И из лабиринта этого не будет возврата.
— Что, тяжко, милок? А ты поплачь, поплачь, оно легче будет, — сгорбленная, в черном вороньем платке, старушка тушила догоравшие свечи, морщинистыми, выцветшими губами дула в огонь — и, трепыхнувшись на прощание красным, он таял, дымным ладанным облачком уходил в потолок, свечи ломались в старушечьих пальцах, было светло и спокойно, совсем как в больнице. Стянув с головы кепку, Степанченко неумело перекрестился на икону. Ясноглазое, в золоченом венце, лицо Матери Божьей глядело безмятежно и строго, и Степанченко стало стыдно за потерянный нательный крест, стыдно, а потом — страшно, словно, лишившись его, он лишился некоей важной защиты, ниточки, выводящей из лабиринта, сусальным золотом сверкавшей путеводной звезды.
— Пресвятая Богородица, спаси и сохрани раба божьего Николая… — Степанченко метнулся к церковной лавке, не глядя, сунул старушке в окно завалявшуюся в карманах бумажную мелочевку — спастись, откупиться от красного душежора, золотым и ладанным притушить опаляющий сердце огонь. Старушка покачала головой и, порывшись в ящичке средь иконок, выдала Степанченко крестик, стального, каменно-серого цвета, Степанченко взял его, едва не плача от облегчения, и… чуда не произошло.
Красный дразнил, издевался, мигал огоньками свечей, плавился, будто воск, не выдержав собственного жара, слезами тек с икон, путаясь в золотом и дымчато-сером. Сжимая крестик в правой руке, а ненадетую кепку в левой, Степанченко пятился к выходу, и черная, воронья старушка сказала ему вслед: «Смотри, не балуй, милок! Э, да ты пьяный, что ли?», и Степанченко ругнулся сквозь зубы, и вышел за порог Крюковской церкви, и с полчаса бродил между могилами Волковки, думая о плачущих красным иконах и серых могильных камнях, заросших мхом и травою.
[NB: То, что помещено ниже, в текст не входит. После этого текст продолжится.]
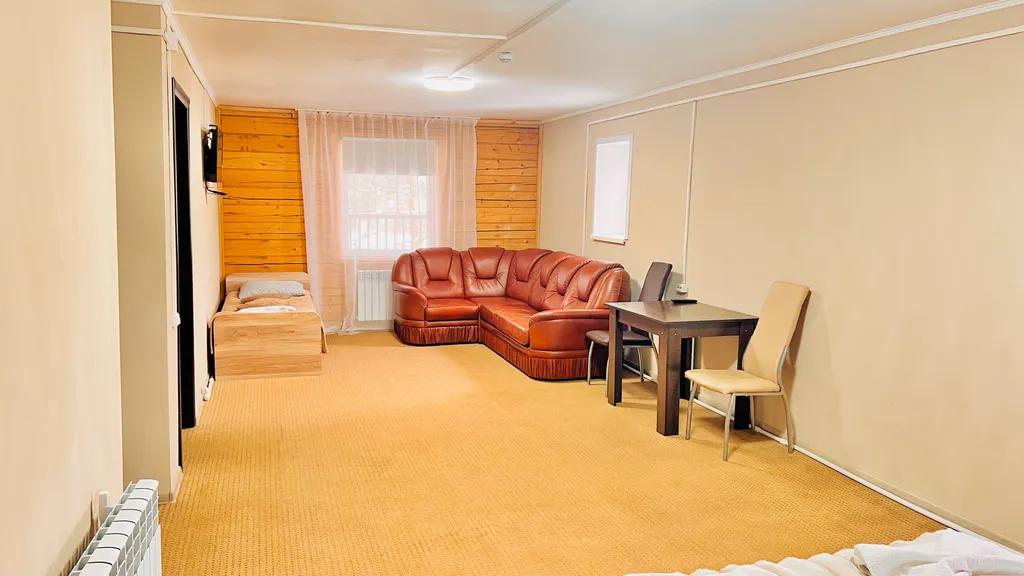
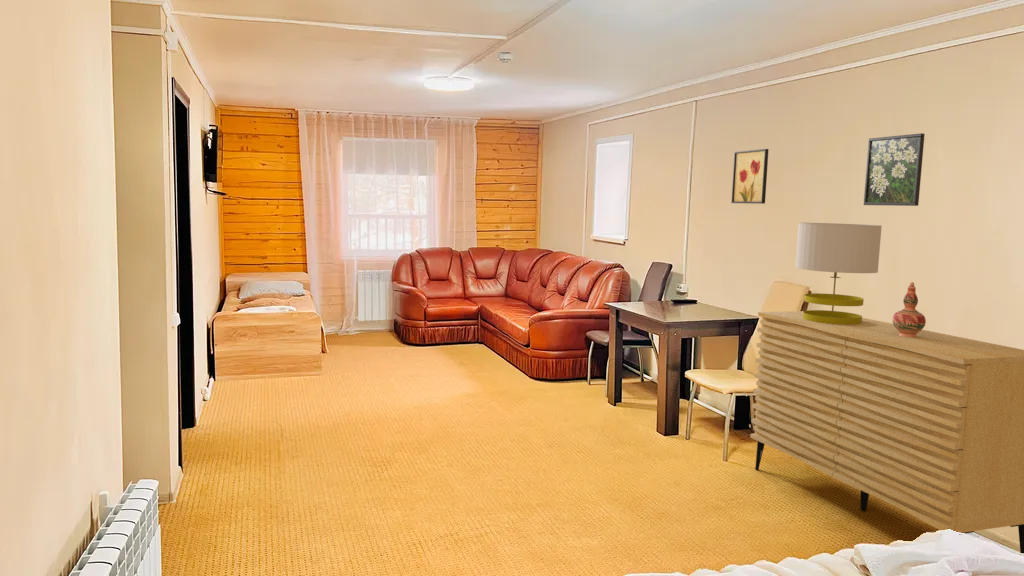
+ table lamp [794,222,883,325]
+ decorative vase [891,281,927,337]
+ wall art [730,148,769,205]
+ dresser [749,310,1024,553]
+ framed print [863,132,925,207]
На душе было гадко и красно, хотелось есть, сытного, обжигающего нёбо борща с хлебом вприкуску, хотелось и в самом деле напиться, так, чтобы вдрызг, в рванину, чтобы блевать где-нибудь на углу под осуждающими взглядами прохожих и ни черта не бояться. На Лиговке Степанченко разыскал заводскую столовую, отстояв кругалем загибающуюся вдоль столиков очередь, взял себе миску желанного борща, хлеба и четвертинку «беленькой» — для разогрева, он что, трудовой элемент, прав не имеет пропустить по стопарику в свой самый наизаконнейший выходной? Еще и газету прикупил, свежую, мажущую пальцы типографскою краской, чтобы уж совсем по-буржуйски — гулять так гулять!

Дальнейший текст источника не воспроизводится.